Cette nuit-là, Letitia est allée jusqu’au bout du fort, à l’endroit qu’elle aimait, où les vagues se brisent sur les rochers. Penchée sur le mur, elle regardait le vide devant elle, plein du vent et du mouvement de la mer, elle imaginait qu’elle s’élançait, les bras collés au corps pour que le poids de la tête l’entraîne, l’instant infini de la chute avant qu’elle s’écrase sur les rochers et que la mer la happe et l’entraîne vers les profondeurs.
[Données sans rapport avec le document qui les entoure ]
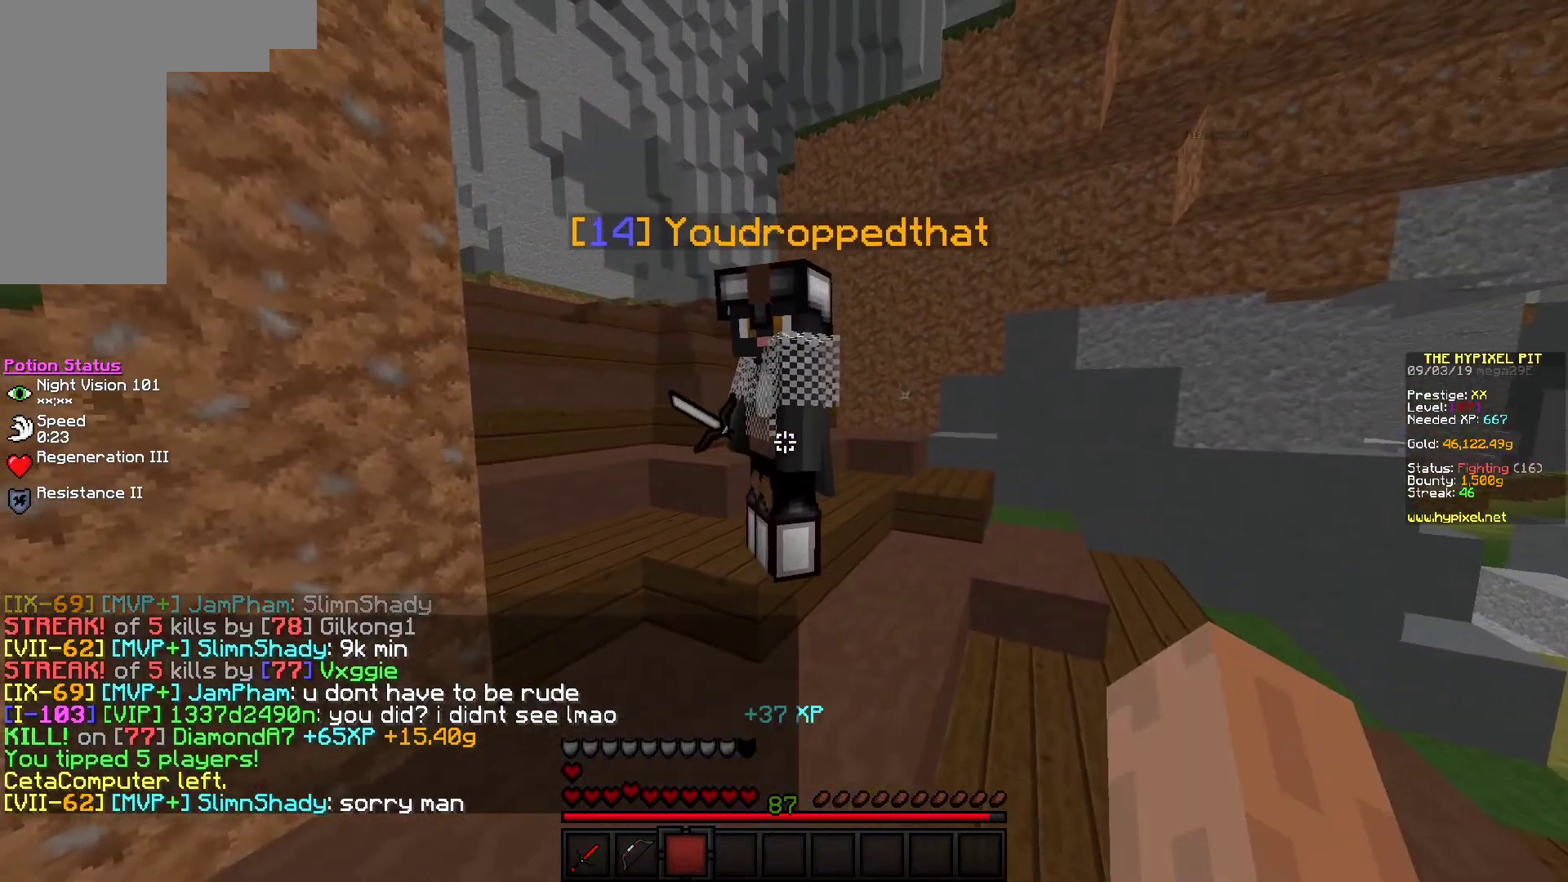
{"keys": [], "mouse": [], "events": []}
Les sentinelles la voyaient passer par la porte de la poterne, monter l’escalier qui conduit à la plate-forme des canons, et elles ne bougeaient pas. Peut-être que George avait donné des instructions pour qu’on la laissât passer — ou bien c’étaient les soldats eux-mêmes qui avaient décidé de ne plus rien dire, peut-être qu’ils éprouvaient du respect pour cette femme qui errait la nuit dans le vent et les embruns, l’air d’une somnambule. À moins que ce ne fût un complot, pour se débarrasser d’elle — dans son délire, Letitia imaginait une vengeance de la Wench de Maclean. Seule, un soir, alors que Letitia était penchée au-dessus du vide à boire le vent, une voix douce s’est adressée à elle. Une femme l’a prise par le bras, l’a tirée en arrière. « Mame, il fait froid, venez, ne restez pas là… » Letitia a reconnu Meriama, l’aide de la cuisinière. C’était une jeune Africaine au corps massif, mais avec un joli visage souriant. Letitia s’est appuyée sur elle pour retourner vers les appartements. Dans la cuisine désertée, Meriama lui a fait chauffer du bouillon, que Letitia a avalé en se brûlant, les yeux pleins de larmes. De toutes les personnes habitant le Fort, George, le médecin Shepard, Miss Tardy la couturière, ou les voyageurs de passage de la cellule maçonnique de la Torridzonian, il n’y avait que cette servante qui montrait quelque sentiment à son égard, qui se souciait d’elle. C’était cela, et la brûlure du breuvage, qui avait mis des larmes dans ses yeux.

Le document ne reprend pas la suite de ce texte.